Den ersten Tausender rennst du los, als gäbs kein Morgen, aber nur für eine Minute. In dieser bleibt dir schon gar keine Zeit, um an den missglückten Tag zu denken. Dann wirst du langsamer, findest deinen gewohnten Tausender-Rhythmus, und dennoch werden deine Atem- und Herzfrequenz zu hoch bleiben, die erste Minute wohnt deinem Körper weiterhin inne. Nach dem ersten Intervall, das zu deiner Zufriedenheit fünf Sekunden schneller ausgefallen ist, machst du maximal neunzig Sekunden Pause, dann beginnst du erneut, diesmal aber gleich im gewohnten Rhythmus.

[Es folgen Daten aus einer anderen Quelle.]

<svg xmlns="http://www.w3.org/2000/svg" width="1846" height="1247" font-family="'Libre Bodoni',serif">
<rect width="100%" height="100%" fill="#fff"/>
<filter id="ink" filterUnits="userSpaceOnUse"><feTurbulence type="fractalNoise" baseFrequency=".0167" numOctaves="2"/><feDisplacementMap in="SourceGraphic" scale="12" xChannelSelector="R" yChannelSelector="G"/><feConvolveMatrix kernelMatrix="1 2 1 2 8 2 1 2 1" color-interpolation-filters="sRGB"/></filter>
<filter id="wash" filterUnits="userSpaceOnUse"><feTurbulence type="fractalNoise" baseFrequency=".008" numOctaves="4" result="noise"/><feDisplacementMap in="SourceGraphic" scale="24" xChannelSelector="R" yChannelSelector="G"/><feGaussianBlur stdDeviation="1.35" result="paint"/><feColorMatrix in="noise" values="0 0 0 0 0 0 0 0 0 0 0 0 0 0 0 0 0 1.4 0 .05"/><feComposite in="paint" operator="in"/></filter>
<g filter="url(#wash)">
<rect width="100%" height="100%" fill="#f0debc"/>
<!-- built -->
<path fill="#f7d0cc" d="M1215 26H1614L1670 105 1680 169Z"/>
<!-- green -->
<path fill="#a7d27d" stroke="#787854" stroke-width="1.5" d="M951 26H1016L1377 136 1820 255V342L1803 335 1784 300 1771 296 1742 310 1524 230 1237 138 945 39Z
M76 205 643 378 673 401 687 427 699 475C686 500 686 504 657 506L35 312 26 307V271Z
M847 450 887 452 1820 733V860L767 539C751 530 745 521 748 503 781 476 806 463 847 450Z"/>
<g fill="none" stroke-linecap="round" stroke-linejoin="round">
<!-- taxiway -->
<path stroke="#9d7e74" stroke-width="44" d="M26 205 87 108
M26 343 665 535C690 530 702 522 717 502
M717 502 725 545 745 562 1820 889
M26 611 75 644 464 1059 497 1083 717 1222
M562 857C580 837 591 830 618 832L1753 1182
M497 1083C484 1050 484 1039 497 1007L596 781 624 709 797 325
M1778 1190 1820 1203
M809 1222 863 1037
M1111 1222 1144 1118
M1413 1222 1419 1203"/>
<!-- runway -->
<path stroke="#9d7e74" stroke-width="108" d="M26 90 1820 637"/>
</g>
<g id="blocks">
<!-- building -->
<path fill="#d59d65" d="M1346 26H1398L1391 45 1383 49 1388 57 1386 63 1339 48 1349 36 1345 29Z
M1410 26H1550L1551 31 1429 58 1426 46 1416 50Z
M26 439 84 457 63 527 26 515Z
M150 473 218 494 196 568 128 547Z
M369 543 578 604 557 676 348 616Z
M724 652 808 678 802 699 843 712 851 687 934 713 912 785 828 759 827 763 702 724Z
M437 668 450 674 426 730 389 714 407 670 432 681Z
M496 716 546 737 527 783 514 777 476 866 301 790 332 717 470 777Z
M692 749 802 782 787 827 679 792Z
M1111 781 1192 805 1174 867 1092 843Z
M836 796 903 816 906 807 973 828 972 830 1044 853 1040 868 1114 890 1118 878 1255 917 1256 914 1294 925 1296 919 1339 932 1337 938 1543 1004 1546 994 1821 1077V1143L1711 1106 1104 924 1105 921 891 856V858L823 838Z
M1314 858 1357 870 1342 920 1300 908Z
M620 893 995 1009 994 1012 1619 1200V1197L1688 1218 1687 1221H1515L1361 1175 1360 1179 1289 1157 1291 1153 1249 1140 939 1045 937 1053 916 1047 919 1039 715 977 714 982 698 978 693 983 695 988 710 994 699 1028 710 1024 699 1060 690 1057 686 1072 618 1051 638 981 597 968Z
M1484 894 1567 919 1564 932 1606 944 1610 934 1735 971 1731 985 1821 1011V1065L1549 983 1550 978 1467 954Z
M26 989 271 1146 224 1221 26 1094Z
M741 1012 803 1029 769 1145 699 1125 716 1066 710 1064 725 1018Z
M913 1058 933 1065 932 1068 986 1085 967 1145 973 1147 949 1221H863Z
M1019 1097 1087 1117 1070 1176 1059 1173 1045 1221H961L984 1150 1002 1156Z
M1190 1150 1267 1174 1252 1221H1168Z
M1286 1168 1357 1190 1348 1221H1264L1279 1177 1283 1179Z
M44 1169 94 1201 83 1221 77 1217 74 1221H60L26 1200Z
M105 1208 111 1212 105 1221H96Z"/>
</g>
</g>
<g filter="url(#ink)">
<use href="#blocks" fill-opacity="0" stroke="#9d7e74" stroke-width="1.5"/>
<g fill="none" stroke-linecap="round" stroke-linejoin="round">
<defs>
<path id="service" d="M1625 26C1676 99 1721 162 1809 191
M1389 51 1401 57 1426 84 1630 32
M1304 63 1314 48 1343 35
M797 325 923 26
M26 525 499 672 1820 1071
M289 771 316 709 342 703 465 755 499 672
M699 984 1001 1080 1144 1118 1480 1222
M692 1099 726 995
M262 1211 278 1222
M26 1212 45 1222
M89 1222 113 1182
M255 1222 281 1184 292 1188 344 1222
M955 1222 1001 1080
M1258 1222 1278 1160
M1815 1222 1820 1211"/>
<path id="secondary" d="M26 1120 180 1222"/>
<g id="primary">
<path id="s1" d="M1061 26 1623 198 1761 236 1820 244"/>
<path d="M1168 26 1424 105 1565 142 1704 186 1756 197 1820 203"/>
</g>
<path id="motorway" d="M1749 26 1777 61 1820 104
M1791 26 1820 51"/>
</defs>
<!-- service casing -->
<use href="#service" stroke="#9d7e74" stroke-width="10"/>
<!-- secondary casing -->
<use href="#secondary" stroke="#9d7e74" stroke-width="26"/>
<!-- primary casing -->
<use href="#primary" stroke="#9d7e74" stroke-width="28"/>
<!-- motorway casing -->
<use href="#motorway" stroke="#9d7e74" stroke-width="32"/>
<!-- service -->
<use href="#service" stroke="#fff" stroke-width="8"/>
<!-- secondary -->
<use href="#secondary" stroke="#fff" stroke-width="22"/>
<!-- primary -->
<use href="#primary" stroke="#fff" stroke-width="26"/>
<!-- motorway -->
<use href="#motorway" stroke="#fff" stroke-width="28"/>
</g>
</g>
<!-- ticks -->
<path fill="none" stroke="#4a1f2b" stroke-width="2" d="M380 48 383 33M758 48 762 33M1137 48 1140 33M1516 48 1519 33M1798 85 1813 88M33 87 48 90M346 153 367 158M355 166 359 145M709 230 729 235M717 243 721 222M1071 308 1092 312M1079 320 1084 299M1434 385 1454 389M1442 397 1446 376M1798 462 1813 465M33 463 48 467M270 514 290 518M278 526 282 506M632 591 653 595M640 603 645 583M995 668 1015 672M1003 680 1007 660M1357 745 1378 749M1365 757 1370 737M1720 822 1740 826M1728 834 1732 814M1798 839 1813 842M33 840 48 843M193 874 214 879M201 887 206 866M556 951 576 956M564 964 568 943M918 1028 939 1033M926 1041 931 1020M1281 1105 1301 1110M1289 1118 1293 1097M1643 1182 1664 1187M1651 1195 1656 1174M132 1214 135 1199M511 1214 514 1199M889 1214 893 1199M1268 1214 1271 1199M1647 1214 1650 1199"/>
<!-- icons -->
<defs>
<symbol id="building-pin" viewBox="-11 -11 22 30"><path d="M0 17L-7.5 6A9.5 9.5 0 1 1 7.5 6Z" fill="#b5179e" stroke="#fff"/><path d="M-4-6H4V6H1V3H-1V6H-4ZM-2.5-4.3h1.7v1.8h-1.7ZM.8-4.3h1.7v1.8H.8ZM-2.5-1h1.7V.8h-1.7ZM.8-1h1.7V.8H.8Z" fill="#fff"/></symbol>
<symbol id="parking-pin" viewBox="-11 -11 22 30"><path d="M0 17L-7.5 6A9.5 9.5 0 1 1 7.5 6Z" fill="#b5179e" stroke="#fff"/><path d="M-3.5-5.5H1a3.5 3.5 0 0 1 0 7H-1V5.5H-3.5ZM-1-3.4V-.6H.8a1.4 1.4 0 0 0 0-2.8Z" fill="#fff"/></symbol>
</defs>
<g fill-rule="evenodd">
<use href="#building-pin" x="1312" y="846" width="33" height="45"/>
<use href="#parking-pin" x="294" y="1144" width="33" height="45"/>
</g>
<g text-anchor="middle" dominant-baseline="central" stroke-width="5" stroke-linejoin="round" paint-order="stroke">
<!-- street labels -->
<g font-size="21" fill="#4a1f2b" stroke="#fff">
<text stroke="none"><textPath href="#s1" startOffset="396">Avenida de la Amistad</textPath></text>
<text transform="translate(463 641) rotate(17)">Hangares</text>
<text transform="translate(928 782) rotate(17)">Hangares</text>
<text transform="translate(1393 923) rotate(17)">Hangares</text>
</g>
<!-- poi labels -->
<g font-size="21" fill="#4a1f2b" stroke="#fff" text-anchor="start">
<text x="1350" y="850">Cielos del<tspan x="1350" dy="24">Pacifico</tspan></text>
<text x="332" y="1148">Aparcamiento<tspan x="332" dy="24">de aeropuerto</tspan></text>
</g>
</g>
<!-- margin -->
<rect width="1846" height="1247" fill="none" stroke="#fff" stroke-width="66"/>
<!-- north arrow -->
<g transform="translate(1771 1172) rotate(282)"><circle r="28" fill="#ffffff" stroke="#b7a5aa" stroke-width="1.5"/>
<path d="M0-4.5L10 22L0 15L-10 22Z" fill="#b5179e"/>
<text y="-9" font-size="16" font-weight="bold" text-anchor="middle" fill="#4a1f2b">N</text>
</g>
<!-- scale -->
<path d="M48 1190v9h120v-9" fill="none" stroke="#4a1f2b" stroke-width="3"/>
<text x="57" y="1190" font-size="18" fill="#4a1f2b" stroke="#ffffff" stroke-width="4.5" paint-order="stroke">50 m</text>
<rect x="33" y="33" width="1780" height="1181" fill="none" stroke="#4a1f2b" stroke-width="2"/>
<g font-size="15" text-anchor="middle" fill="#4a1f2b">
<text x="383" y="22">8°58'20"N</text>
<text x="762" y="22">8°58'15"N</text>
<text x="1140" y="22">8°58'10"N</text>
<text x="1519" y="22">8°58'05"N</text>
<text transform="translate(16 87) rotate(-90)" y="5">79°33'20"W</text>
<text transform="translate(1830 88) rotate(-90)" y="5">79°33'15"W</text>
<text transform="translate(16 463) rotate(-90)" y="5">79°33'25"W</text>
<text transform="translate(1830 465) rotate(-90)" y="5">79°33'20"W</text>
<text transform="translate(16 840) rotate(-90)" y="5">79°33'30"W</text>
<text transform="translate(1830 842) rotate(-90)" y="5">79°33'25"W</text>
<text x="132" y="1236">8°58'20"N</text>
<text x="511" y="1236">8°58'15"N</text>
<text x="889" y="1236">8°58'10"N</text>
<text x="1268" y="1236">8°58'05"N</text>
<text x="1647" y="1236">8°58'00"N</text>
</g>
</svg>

Spätestens nach Nummer vier werden deine Beine schmerzen wie Sau, deine Lungen brennen, aber egal, deswegen machst du das Ganze ja. Bei Nummer fünf gibt es nur noch dich und die Umwelt, die vorbeisaust, bei Nummer sechs saust die Umwelt nur noch bis zur Hälfte vorbei, und ab dann gibt es nur noch dich. Dich und dich und dich. Und du endest dort, wo die Luft aus deinem Munde rausgepumpt wird bis zum Geht-nicht-mehr. Reduziert. Du bist nur noch auf dich reduziert, deine einzige Sorge gilt dem Absolvieren des nächsten Schrittes. Reduziert und voll konzentriert. Keine Probleme mehr, kein Alltag, kein Chef, kein Partner, keine Freunde, keine Katzen. Nur du. Die Glückshormonausschüttung hernach wird so enorm sein, dass ALLES hernach klein wirken wird. Klein und unbedeutend. DU hast es geschafft. Und damit wirst du auch alles andere wieder schaffen.